Hierarchical metal-organic framework derived nitrogen-doped porous carbon by controllable synthesis for high performance supercapacitors

Highlights

• The N-doped porous carbon has metal-organic frameworks.

• The N-doped porous carbon is synthesized by controllable condition and appropriate temperature.

• The N-doped porous carbon shows excellent performances.

Abstract

The N-doped porous carbon (HPNCs) are prepared via facile carbonization of zeolitic imidazolate frameworks (ZIF-8) by controllable synthesis and appropriate temperature. In this work, we have discussed different preparation methods and conditions about HPNCs. The material which is carbonated at 800 °C and used zinc acetate during preparation process exhibits excellent electrochemical performance with a high specific capacitance of 245 F g^− 1 in 6 M KOH electrolyte at a current density of 1 A g^− 1 and low resistance. Moreover, the symmetric supercapacitor of HPNCs-C8//HPNCs-C8 exhibits a special energy density about 24.8 Wh kg¹ at the power density of 0.79 kW kg^− 1 in the wide voltage region of 0–1.8 V. Such outstanding electrochemical behavior shows that the HPNCs-C8//HPNCs-C8 symmetric supercapacitor is a promising practical energy-storage facility.

Introduction

From an economic perspective, energy storage devices have increased in demand. As a unique electrical energy storage facility, supercapacitor is widely used because of the high-energy density, fast charge and discharge, well electric conductivity and long-cycling stability. According to the mechanism of charge storage, supercapacitors are divided into two types, pseudocapacitor based on the Faraday reaction at the interfaces of electrolyte and electrode materials to obtain high specific capacitance [1], [2] such as conducting polymer electrodes or metal oxides and electrical double-layer capacitors (EDLCs) which store energy based on charge transfer between electrolyte and electrode materials including carbon material electrodes [3], [4], [5], [6]. Carbon materials have increasingly become popular because of good chemical stability, superior conductivity and highpower density [7]. However, the large aperture greatly impedes the specific capacitance of carbon materials [8]. Thus, ideal aperture with bigger size than the de-solvated ions is important, which is associated with proper selection of electrolyte and rational pore size distribution of material rather than merely high surface areas [6].

** DATASET RECORDS **
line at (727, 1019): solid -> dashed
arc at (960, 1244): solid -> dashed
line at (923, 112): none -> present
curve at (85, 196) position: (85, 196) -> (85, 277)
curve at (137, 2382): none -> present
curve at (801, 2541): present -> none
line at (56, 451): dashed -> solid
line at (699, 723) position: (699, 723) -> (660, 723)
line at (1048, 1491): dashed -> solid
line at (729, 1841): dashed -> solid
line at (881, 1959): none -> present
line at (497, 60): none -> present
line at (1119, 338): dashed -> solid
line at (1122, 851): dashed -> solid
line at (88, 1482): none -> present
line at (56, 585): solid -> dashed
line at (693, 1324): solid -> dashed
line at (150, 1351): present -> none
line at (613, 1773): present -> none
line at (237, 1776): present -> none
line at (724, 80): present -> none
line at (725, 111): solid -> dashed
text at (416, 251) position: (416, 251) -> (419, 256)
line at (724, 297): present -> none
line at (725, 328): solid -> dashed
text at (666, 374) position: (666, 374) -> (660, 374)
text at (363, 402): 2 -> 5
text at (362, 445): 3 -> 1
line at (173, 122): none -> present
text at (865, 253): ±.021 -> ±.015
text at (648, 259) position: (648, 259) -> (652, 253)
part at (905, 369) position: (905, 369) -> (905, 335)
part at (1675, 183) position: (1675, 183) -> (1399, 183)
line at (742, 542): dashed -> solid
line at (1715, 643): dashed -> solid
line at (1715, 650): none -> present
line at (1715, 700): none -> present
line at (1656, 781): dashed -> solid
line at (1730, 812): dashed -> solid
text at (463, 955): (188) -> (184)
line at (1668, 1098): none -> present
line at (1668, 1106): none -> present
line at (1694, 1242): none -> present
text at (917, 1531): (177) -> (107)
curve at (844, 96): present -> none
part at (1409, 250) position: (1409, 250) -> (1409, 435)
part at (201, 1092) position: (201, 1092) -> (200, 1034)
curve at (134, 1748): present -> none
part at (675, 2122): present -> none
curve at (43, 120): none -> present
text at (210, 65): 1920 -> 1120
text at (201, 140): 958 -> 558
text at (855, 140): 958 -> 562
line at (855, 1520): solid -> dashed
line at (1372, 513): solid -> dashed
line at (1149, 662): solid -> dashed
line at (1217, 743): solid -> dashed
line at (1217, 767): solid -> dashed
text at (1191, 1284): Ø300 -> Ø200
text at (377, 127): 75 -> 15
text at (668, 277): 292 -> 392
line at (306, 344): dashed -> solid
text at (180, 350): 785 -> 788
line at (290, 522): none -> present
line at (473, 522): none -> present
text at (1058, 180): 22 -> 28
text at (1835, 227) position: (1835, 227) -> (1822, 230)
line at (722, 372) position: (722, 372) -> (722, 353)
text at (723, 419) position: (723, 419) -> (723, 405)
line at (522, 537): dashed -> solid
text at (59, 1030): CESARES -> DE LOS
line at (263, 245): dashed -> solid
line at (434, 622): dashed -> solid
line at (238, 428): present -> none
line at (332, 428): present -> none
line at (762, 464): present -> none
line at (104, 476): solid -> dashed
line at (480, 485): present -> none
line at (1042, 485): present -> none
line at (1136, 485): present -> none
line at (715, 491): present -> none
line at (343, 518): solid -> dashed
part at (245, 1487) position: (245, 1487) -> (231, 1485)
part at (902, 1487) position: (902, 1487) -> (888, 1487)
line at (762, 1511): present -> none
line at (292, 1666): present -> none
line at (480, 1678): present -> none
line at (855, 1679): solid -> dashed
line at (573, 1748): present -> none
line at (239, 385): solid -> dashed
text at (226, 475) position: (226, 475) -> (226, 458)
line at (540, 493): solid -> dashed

** INSTRUCTIONS **
(a) Give back the full passage on nitrogen-doped porous carbon for supercapacitors with no changes.
(b) Retype the records character for character, from their first line through the line containing "line at (1656, 781): dashed -> solid", with both ends included.

** ANSWERS FOR THE EXERCISE **
(a)
Hierarchical metal-organic framework derived nitrogen-doped porous carbon by controllable synthesis for high performance supercapacitors

Highlights

• The N-doped porous carbon has metal-organic frameworks.

• The N-doped porous carbon is synthesized by controllable condition and appropriate temperature.

• The N-doped porous carbon shows excellent performances.

Abstract

The N-doped porous carbon (HPNCs) are prepared via facile carbonization of zeolitic imidazolate frameworks (ZIF-8) by controllable synthesis and appropriate temperature. In this work, we have discussed different preparation methods and conditions about HPNCs. The material which is carbonated at 800 °C and used zinc acetate during preparation process exhibits excellent electrochemical performance with a high specific capacitance of 245 F g^− 1 in 6 M KOH electrolyte at a current density of 1 A g^− 1 and low resistance. Moreover, the symmetric supercapacitor of HPNCs-C8//HPNCs-C8 exhibits a special energy density about 24.8 Wh kg¹ at the power density of 0.79 kW kg^− 1 in the wide voltage region of 0–1.8 V. Such outstanding electrochemical behavior shows that the HPNCs-C8//HPNCs-C8 symmetric supercapacitor is a promising practical energy-storage facility.

Introduction

From an economic perspective, energy storage devices have increased in demand. As a unique electrical energy storage facility, supercapacitor is widely used because of the high-energy density, fast charge and discharge, well electric conductivity and long-cycling stability. According to the mechanism of charge storage, supercapacitors are divided into two types, pseudocapacitor based on the Faraday reaction at the interfaces of electrolyte and electrode materials to obtain high specific capacitance [1], [2] such as conducting polymer electrodes or metal oxides and electrical double-layer capacitors (EDLCs) which store energy based on charge transfer between electrolyte and electrode materials including carbon material electrodes [3], [4], [5], [6]. Carbon materials have increasingly become popular because of good chemical stability, superior conductivity and highpower density [7]. However, the large aperture greatly impedes the specific capacitance of carbon materials [8]. Thus, ideal aperture with bigger size than the de-solvated ions is important, which is associated with proper selection of electrolyte and rational pore size distribution of material rather than merely high surface areas [6].

(b)
line at (727, 1019): solid -> dashed
arc at (960, 1244): solid -> dashed
line at (923, 112): none -> present
curve at (85, 196) position: (85, 196) -> (85, 277)
curve at (137, 2382): none -> present
curve at (801, 2541): present -> none
line at (56, 451): dashed -> solid
line at (699, 723) position: (699, 723) -> (660, 723)
line at (1048, 1491): dashed -> solid
line at (729, 1841): dashed -> solid
line at (881, 1959): none -> present
line at (497, 60): none -> present
line at (1119, 338): dashed -> solid
line at (1122, 851): dashed -> solid
line at (88, 1482): none -> present
line at (56, 585): solid -> dashed
line at (693, 1324): solid -> dashed
line at (150, 1351): present -> none
line at (613, 1773): present -> none
line at (237, 1776): present -> none
line at (724, 80): present -> none
line at (725, 111): solid -> dashed
text at (416, 251) position: (416, 251) -> (419, 256)
line at (724, 297): present -> none
line at (725, 328): solid -> dashed
text at (666, 374) position: (666, 374) -> (660, 374)
text at (363, 402): 2 -> 5
text at (362, 445): 3 -> 1
line at (173, 122): none -> present
text at (865, 253): ±.021 -> ±.015
text at (648, 259) position: (648, 259) -> (652, 253)
part at (905, 369) position: (905, 369) -> (905, 335)
part at (1675, 183) position: (1675, 183) -> (1399, 183)
line at (742, 542): dashed -> solid
line at (1715, 643): dashed -> solid
line at (1715, 650): none -> present
line at (1715, 700): none -> present
line at (1656, 781): dashed -> solid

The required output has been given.